結果としては、全ての種類の物理的環境下において、掌側蹄角度が増加するのに伴って、背側蹄葉連結部(Dorsal laminar junction)への負荷が上昇する傾向が認められ、掌側蹄角度の増加が15度の場合には0度であった場合に比べて、蹄葉連結部への負荷が1.3~3.8倍も高いことが示されました。また、最大蹄反回関節モーメントの環境下では、掌側蹄角度が増加するのに伴って、近位蹄葉縁(Proximal laminar border)への負荷が上昇することが示されました。このため、少なくともこの研究で用いられた実験モデルでは、蹄葉炎の装蹄療法において、掌側蹄角度を増加させることで蹄葉組織への負荷を減少させる、という治療指針の有用性を裏付けるデータは確認されませんでした。
一般的に、馬の蹄葉炎に対する装蹄療法では、蹄踵挙上(Raised heel)を施すことで深屈腱(Deep digital flexor tendon: DDFT)から蹄骨(Distal phalanx)に掛かる緊張力(Tensile force)を緩和することで、蹄葉組織への負荷を減退させ、蹄骨変位(Displacement of distal phalanx)の悪化を防ぎ、蹄葉組織の早期治癒を促す方針が推奨されています。しかし、過去の文献においては、蹄葉組織負荷は深屈腱の牽引よりも、中節骨を通して方向付けられる荷重(Orientation of the load transmitted through the second phalanx)のほうが大きく影響している、という知見もあります(Coffman et al. JAVMA. 1970;156:219)。今回の研究において、掌側蹄角度を増加させると蹄葉組織への負荷がむしろ上昇する、という実験結果は、この知見と合致するものでした。さらに、他の文献では、蹄葉炎の罹患馬に対して、掌側蹄角度を敢えて減少させるために、蹄踵を逆に低くする装蹄法によって、良好な治療成績を示したという報告もなされています(Strasser, H. 2001. The Hoofcare Specialist’s Handbook: Hoof Orthopedics and Holistic Lameness Rehabilitation, Sabine Kells, Qualicum Beach, BC, Canada.)。

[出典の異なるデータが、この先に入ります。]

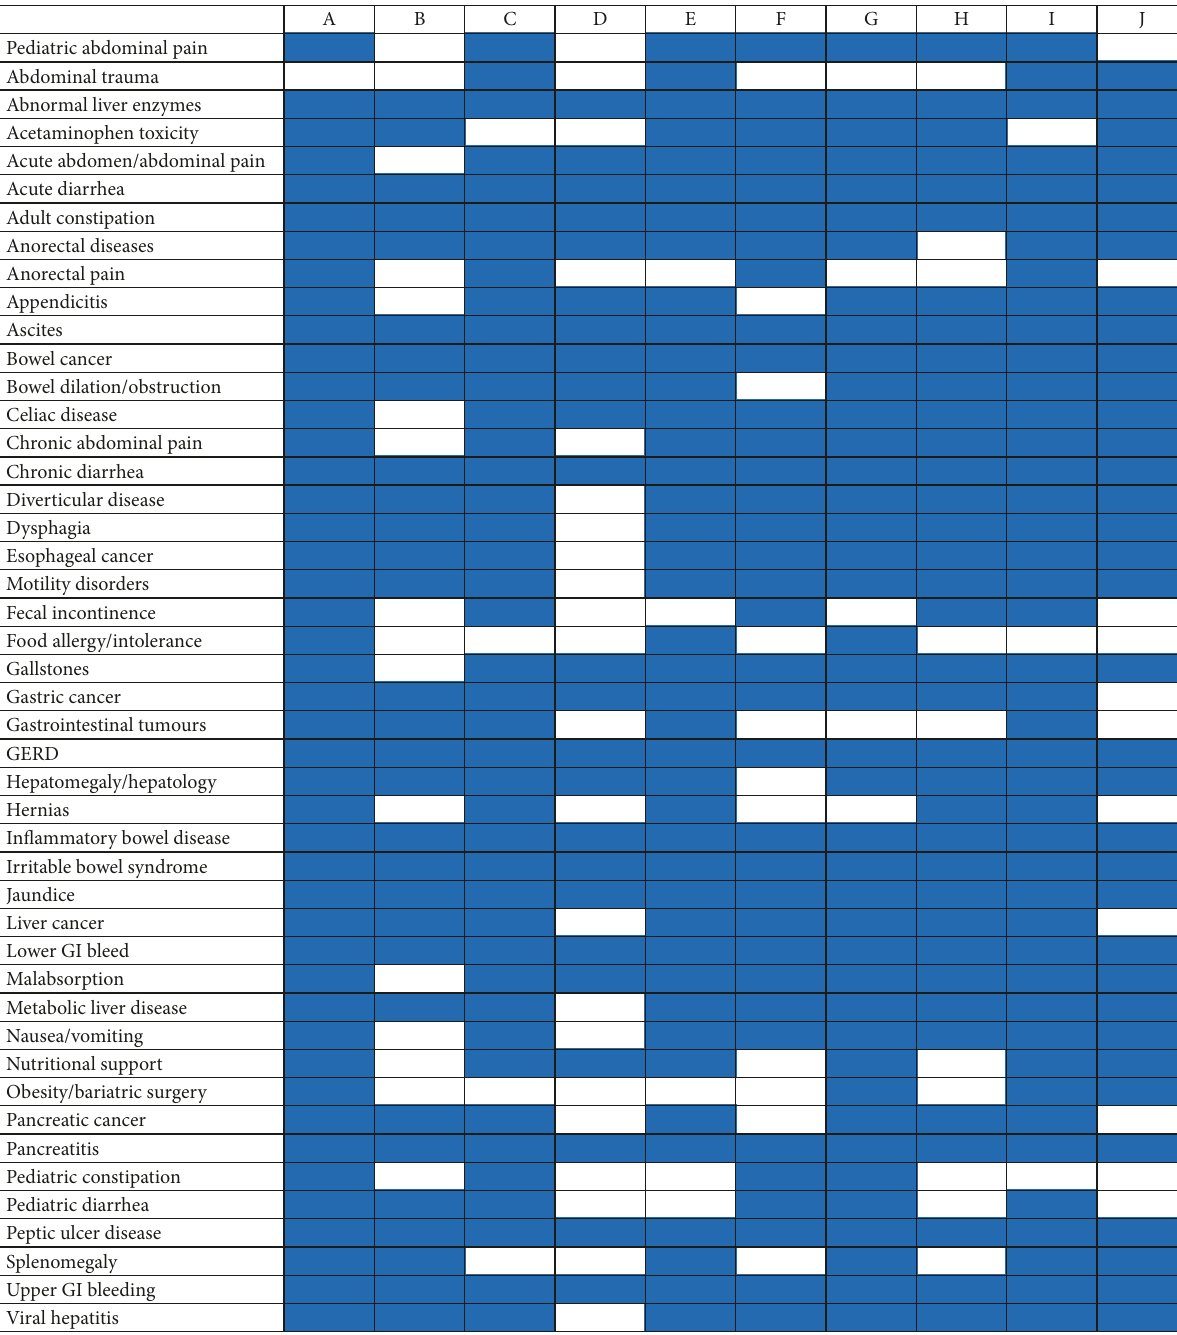
Figure 3: Gastroenterology curriculum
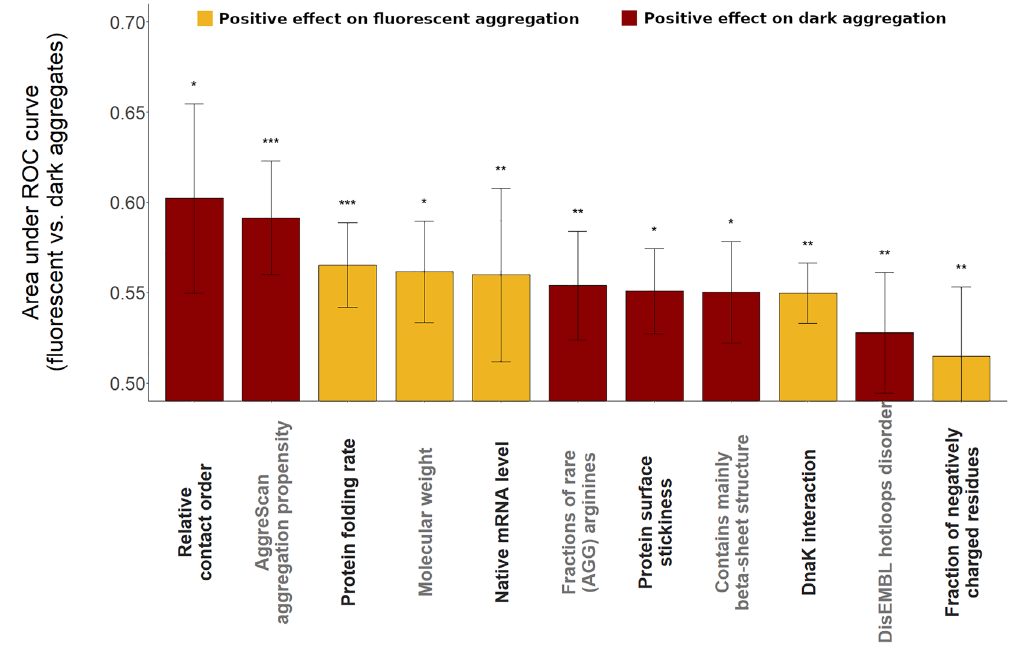
Figure 3. Protein features distinguishing between slowly and rapidly aggregating proteins. Features discriminating between proteins that form dark (rapid) versus fluorescent (slow) aggregates. The predictive ability of each feature was measured as the average area under the receiver operating characteristic (ROC) curve in a tenfold cross-validation procedure based on logistic regression analyses. All displayed protein features are statistically significantly predictive after adjustment for multiple testing using the false discovery rate method, ** corresponds to p_adj < 0.01, * to p_adj < 0.05 (logistic regression). Error bars show the 95% confidence interval for the AUC value of each feature. Note that additional features with weaker discriminating ability are listed in Suppl. Table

一般的に、蹄葉炎の罹患蹄において蹄骨回転(Distal phalanx rotation)が起こるのは、蹄葉組織は弱体化した状態で蹄骨が深屈腱によって掌側へ引っ張られるためである、と仮説されてきました(Hood. Vet Clin N Am Eq Pract. 1999;15:437)。しかし、もしこれが本当ならば、蹄葉組織が裂離(Laminar separation)して蹄骨回転が起きた後には、深屈腱に掛けられている緊張力は著しく減少しているはずですが、蹄葉炎の罹患蹄における蹄反回時の深屈腱緊張は、正常蹄に比べて、僅かに13%しか減少していないことが報告されています(McGuigan et al. EVJ. 2005;37:161)。さらに、今回の研究では近位蹄葉組織のほうが遠位蹄葉組織よりも大きな負荷が掛かっており、深屈腱による蹄骨の牽引が蹄葉組織負荷の根源であるとする説(その場合には、遠位蹄葉組織のほうが大きな負荷を示すハズ)には矛盾が生じてきます。
このため、代替機序(Alternative proposed mechanism)としては、蹄枕(Digital cushion)や深屈腱付着部(Attachment of DDFT)が蹄骨回転の支点(Fulcrum about which the distal phalanx rotates)として働いている、というものがあり(Coffman et al. JAVMA. 1970;156:219)、この蹄枕や深屈腱は軟部組織(Soft tissue)であるため、蹄骨を十分に支持する機能(Sufficient support function)を果たせないと考えられています。しかし、蹄踵収縮(Contracted heels)や蹄叉枝成長(Ingrowth bars)を生じていた蹄では、蹄枕や深屈腱の支持作用が蹄骨回転を防いで、蹄骨遠位変位(Distal displacement)に至らしめる可能性もあり、このような蹄および蹄周辺組織の状態の差異が、回転型蹄葉炎(Rotational laminitis)および沈下型蹄葉炎(Sinker laminitis)の病態の違いを引き起こす、ひとつの要因になっているという考察がなされています。